**AVAILABLE RECORDS:**

========================

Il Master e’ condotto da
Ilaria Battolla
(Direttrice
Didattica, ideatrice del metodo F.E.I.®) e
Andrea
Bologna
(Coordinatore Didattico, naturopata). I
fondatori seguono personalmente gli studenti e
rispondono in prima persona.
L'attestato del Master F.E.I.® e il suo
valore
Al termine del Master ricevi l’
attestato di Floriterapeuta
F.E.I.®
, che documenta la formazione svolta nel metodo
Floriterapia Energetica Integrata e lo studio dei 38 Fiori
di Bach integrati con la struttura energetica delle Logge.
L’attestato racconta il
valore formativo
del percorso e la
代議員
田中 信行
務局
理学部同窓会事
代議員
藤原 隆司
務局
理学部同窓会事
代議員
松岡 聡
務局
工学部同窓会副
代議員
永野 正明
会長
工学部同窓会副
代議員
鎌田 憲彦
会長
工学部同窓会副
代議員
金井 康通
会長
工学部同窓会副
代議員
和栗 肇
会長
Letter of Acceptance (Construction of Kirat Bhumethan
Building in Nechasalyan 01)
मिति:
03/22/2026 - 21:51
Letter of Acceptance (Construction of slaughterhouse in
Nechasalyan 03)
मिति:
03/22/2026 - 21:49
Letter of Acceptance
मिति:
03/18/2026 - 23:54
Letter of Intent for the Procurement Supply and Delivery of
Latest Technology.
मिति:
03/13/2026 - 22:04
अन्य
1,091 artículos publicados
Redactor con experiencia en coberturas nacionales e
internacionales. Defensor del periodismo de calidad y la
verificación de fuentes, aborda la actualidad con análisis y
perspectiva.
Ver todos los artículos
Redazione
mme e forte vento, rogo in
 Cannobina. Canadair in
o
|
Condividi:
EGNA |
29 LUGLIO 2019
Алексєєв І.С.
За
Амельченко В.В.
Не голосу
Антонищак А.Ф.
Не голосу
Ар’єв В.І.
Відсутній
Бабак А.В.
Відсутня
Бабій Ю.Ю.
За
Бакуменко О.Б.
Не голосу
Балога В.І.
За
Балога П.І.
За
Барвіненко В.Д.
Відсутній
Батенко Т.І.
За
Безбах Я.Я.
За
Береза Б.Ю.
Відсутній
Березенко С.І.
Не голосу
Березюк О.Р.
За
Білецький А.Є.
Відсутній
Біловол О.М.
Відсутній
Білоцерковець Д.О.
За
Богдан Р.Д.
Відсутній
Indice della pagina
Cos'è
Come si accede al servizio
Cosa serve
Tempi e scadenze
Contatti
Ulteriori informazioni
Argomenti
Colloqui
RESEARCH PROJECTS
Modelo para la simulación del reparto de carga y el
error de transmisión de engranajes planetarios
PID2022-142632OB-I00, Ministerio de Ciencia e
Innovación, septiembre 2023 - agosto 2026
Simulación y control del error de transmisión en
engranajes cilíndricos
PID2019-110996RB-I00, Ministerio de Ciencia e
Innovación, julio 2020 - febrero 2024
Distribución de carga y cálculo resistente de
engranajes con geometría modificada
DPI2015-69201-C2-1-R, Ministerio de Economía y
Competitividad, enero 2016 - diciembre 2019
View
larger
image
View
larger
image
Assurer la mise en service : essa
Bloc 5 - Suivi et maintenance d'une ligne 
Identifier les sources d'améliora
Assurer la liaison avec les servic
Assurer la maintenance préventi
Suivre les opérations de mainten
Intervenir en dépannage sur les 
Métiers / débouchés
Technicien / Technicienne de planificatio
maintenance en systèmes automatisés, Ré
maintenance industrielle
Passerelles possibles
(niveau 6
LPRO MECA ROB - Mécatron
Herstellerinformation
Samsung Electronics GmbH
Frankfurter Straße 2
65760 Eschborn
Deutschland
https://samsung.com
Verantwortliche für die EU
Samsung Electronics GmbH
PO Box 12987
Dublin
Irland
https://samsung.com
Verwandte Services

========================

**ASSIGNMENT:** Can you give everything from the first line down to the one containing "svolta nel metodo", both included, as a numbered list with blank lines left out?

**RESULT OF THE TASK:**
1. Il Master e’ condotto da
2. Ilaria Battolla
3. (Direttrice
4. Didattica, ideatrice del metodo F.E.I.®) e
5. Andrea
6. Bologna
7. (Coordinatore Didattico, naturopata). I
8. fondatori seguono personalmente gli studenti e
9. rispondono in prima persona.
10. L'attestato del Master F.E.I.® e il suo
11. valore
12. Al termine del Master ricevi l’
13. attestato di Floriterapeuta
14. F.E.I.®
15. , che documenta la formazione svolta nel metodo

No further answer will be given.